Want to read the entire script of Clay by Carol S. Lashof? Click the above button to order a perusal copy or performance rights.
Aaron, male, a high school junior.
(Warning: Using this monologue without permission is illegal, as is reproducing it on a website or in print in any way.)
Hi. My name is Aaron. This is the beginning of my junior year of high school. I would like it to be wonderful. More likely it will not be. More likely it will be awful. That’s just a guess, but an educated guess, based on past experience. Not that I blame teachers. I love teachers. Some of them. My first grade teacher for instance. I still send her a birthday card.

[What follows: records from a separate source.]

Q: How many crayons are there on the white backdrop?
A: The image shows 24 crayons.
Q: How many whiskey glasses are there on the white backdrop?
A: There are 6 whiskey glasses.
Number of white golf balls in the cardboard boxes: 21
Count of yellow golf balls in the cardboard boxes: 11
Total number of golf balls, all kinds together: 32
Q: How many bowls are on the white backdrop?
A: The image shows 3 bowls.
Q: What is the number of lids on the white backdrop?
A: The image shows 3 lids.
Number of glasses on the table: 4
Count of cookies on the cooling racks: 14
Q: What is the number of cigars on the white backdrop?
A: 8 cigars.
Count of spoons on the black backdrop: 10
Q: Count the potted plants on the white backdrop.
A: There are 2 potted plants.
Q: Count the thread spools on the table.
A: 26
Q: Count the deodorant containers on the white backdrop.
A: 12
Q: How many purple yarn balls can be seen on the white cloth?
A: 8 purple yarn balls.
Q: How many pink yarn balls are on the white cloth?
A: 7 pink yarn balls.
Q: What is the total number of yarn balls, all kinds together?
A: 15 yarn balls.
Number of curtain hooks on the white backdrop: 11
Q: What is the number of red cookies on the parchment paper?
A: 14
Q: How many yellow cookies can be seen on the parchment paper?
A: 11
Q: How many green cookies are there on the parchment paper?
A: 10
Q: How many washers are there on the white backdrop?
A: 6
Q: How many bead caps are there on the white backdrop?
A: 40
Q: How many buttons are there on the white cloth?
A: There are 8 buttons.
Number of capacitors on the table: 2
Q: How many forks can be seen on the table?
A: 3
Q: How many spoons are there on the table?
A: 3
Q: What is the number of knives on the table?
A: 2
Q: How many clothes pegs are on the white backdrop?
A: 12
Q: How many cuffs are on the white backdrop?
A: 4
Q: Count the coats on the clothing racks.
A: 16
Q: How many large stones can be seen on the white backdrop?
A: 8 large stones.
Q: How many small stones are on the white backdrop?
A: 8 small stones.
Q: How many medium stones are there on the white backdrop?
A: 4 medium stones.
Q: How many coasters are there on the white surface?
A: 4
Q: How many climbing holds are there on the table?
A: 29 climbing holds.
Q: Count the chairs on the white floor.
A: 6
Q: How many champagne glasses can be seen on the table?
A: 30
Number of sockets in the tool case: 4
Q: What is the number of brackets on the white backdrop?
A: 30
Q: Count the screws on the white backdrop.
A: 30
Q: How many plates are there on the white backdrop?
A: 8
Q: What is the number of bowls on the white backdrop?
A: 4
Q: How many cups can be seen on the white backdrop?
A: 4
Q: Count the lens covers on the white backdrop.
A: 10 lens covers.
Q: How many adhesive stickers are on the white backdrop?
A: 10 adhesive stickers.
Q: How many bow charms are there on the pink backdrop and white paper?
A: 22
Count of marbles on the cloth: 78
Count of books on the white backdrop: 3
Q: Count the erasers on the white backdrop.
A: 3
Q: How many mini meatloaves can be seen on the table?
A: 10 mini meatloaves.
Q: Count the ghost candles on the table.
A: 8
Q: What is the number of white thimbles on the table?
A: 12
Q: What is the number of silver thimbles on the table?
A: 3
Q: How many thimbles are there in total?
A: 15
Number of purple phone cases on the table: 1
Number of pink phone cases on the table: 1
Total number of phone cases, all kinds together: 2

No. I blame homework. I hate homework. And teachers who won’t give you extra time if you need it. And talking in class—because I’m a nervous wreck. Also group projects. I really, really hate group projects. You see, I used to get stuck doing all the work. Now I just show up late to group meetings and try not to do anything at all.
My relationships with my peers are problematic. You don’t need to point it out. I am fully aware of the fact. My relationships with my parents are likewise problematic. I don’t think I’ll go into that right now. The point being—teachers are actually the least of my worries. Except they give so much homework.
There was a time when we didn’t get homework. Well, maybe sometimes we had to write in a notebook or draw pictures but the spelling didn’t matter and my teacher always wrote me a nice note which my parents would read to me since I couldn’t read yet, and then it was like not just my teacher was praising me but also my mom or dad too, like it was my dad saying “I love your funny picture of the pumpkin”—or whatever.
Wouldn’t it be nice if that still happened sometimes? If, for instance, my bio teacher wrote a note on my lab report and my dad read it aloud: “I love your funny picture of the cell membrane”?
I miss first grade. Once we had to memorize a poem, and I didn’t even mind reciting it in front of the class, because I loved the poem:
Fly away, fly away, over the sea,
Sun-loving swallow, for summer is done.
Come again, come again, come back to me,
Bringing the summer and bringing the sun.
It’s not that I don’t try to do my homework. I come straight home from school. I mean, what else would I do? I don’t like “extra-curricular activities” and I don’t like “hanging out with the guys” and I for sure don’t have a girlfriend. So I come home. And I don’t watch TV because TV is stupid. I just sit right down at the dining room table and I take out my books and sharpen my pencils and I look at the list of things I have to do and I think, this isn’t so bad, what’s the big deal? And I think, today will be the day when I finish my homework on time—I’ll even finish it before my parents get home. And they won’t yell at me. And I won’t be stressed out. And after dinner I’ll listen to some John Coltrane, maybe, or Santana and I’ll go to bed at ten, and tomorrow I’ll be rested and cheerful and I’ll turn in all my homework and the rest of my life will be happy, and maybe I’ll even get a girlfriend.
Wouldn’t it be nice if that’s what happened?